Up until now in the U.S., causing harm to a police dog or horse was seen as just “inflicting suffering on an animal”, as it is with other pets. And yes, it’s good that we had at least that – there are plenty of countries where even that isn’t the case. Yet, there was a case to be made that police animals are as much our protectors and keepers of the peace, as are their handlers.
A recent bill makes it a specific offense to cause suffering to an animal that’s under the control of a police officer.
Police dogs, prison dogs, and police horses are to be protected by law, eliminating a loophole in the existing legislation.

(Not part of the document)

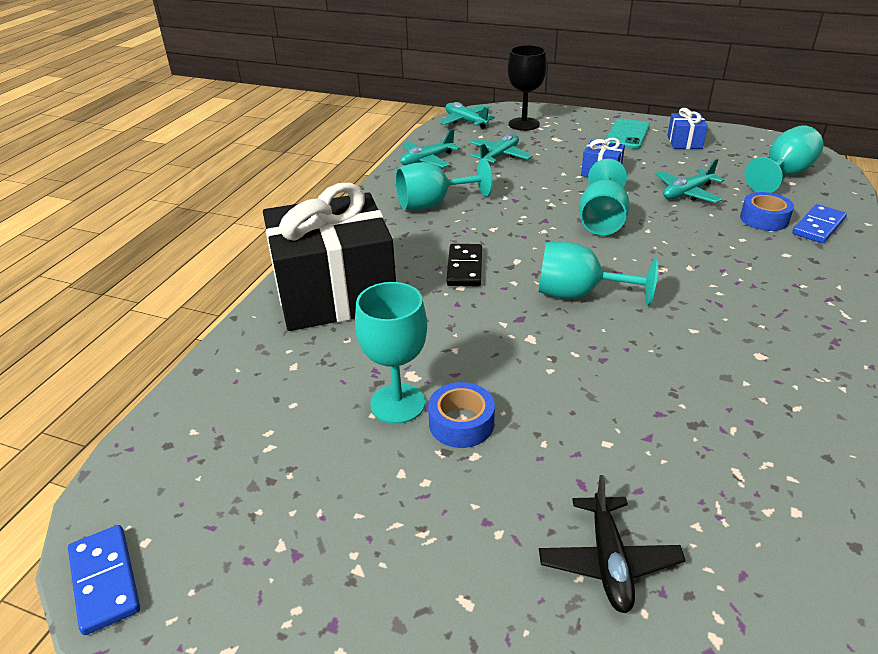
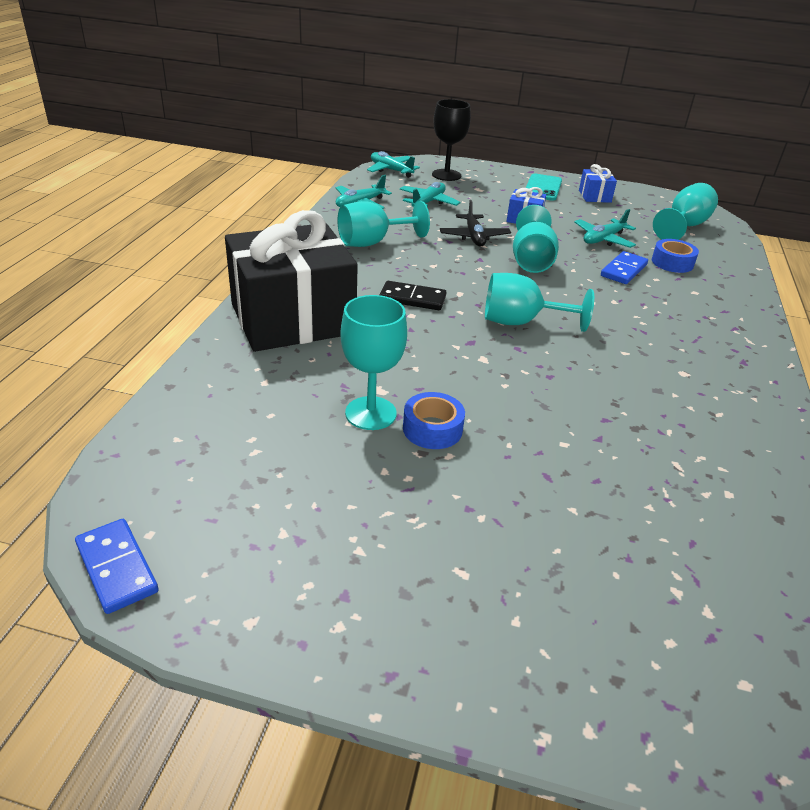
camera: 10 degrees left, 0 degrees up
black domino [446,244,482,286] -> black domino turned 75 degrees counterclockwise [380,281,447,310]
black plane [539,475,686,613] -> black plane moved to [440,200,511,247]
blue domino [792,204,847,243] -> blue domino moved to [601,251,648,284]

The animal welfare (service animals) bill, introduced by Conservative MP Sir Oliver Heald, was due to have its second reading on Friday. It has received backing from the environment secretary, Michael Gove, who said it is to “offer stronger protection for the many brave service animals that help to protect us”.

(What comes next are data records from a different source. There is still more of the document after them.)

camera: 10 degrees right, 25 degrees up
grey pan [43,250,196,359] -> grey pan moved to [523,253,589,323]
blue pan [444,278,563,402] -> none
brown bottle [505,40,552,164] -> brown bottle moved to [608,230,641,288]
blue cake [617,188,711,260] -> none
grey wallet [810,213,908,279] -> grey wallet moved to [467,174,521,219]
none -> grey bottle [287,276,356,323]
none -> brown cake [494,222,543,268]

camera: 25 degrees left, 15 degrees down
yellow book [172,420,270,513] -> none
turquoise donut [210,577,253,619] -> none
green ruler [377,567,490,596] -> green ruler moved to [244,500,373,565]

The bill amends the 2006 Animal Welfare Act by specifying animals “under the control of a relevant officer”. Another important change is that it also removes a current provision that allowed people to plead self-defense after hurting a police animal.

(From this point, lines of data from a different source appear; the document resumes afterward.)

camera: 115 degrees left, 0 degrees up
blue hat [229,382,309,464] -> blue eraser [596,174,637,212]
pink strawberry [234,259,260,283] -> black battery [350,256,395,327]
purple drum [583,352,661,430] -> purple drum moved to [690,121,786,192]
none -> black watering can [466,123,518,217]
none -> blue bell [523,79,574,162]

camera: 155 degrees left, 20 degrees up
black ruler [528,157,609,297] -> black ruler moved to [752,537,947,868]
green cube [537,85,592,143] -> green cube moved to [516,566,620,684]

There have been many cases of police animals being hurt on duty with no consequences. Howeverone case of 2016 is cited as the ground for the bill. It’s the case of a police dog called Finn. Finn was stabbed by a robbery suspect in 2016.
Finn and his handler, police officer Dave Wardell were tracking the suspect when Finn got stabbed in the chest. Even after the stabbing and a head injury, Finn still continued to fight and protected Wardell from being stabbed as well. Finn continued to keep the suspect pinned until reinforcements arrived.
Fortunately, Finn survived, but not without the help of a 4-hour surgery.
However, the man was only found guilty of the robbery and a bodily harm against officer Wardell. The serious bodily harm he had caused Finn was deemed as just “criminal damage”. This is no different to what you may judge if a robber breaks your window.
Wardell said he is happy with the new bill. He believes it will provide additional protection for brave service dogs like Finn. “When Finn was seriously injured it didn’t seem right to me or the public that he was seen as an inanimate object or property, in law,” he said.
Heald stated he is delighted the bill is getting support: “This is a good day for all of our brave service animals.”